===== Records for this task =====

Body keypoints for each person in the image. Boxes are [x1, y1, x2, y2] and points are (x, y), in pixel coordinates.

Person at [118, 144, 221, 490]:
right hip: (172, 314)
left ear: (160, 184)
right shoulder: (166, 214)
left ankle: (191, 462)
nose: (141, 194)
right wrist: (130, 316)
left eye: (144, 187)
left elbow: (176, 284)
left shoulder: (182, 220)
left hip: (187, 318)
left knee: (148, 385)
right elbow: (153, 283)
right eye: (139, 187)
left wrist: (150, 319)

=====
===== Records for this task =====

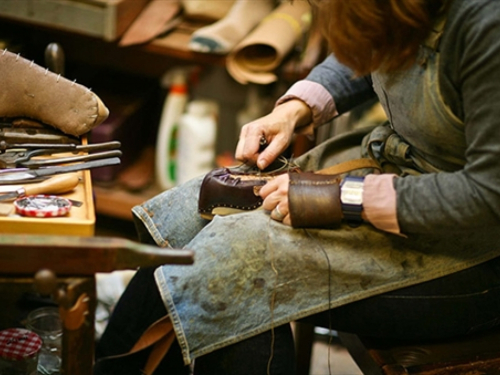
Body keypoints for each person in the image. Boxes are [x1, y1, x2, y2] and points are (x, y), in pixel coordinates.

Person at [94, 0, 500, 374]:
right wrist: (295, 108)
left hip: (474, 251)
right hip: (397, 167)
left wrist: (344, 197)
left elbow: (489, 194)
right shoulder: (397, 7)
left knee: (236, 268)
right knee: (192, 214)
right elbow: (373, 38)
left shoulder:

=====
===== Records for this task =====

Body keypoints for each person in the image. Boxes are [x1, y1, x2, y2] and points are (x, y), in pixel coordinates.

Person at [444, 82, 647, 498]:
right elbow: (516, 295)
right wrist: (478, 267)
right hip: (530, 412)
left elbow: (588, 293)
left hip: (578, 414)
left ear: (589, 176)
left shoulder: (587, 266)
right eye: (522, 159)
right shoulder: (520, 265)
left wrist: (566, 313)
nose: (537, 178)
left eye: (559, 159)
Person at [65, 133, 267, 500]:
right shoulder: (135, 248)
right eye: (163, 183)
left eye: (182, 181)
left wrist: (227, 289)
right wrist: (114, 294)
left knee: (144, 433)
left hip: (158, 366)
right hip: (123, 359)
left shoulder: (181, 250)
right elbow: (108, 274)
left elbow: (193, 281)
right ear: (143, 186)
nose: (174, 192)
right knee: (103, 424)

=====

Exercise details
Return, word for word, the lines of the data above from the line with "nose: (141, 194)" through the line with "left wrist: (150, 319)", inclusive.

Problem solution
nose: (141, 194)
right wrist: (130, 316)
left eye: (144, 187)
left elbow: (176, 284)
left shoulder: (182, 220)
left hip: (187, 318)
left knee: (148, 385)
right elbow: (153, 283)
right eye: (139, 187)
left wrist: (150, 319)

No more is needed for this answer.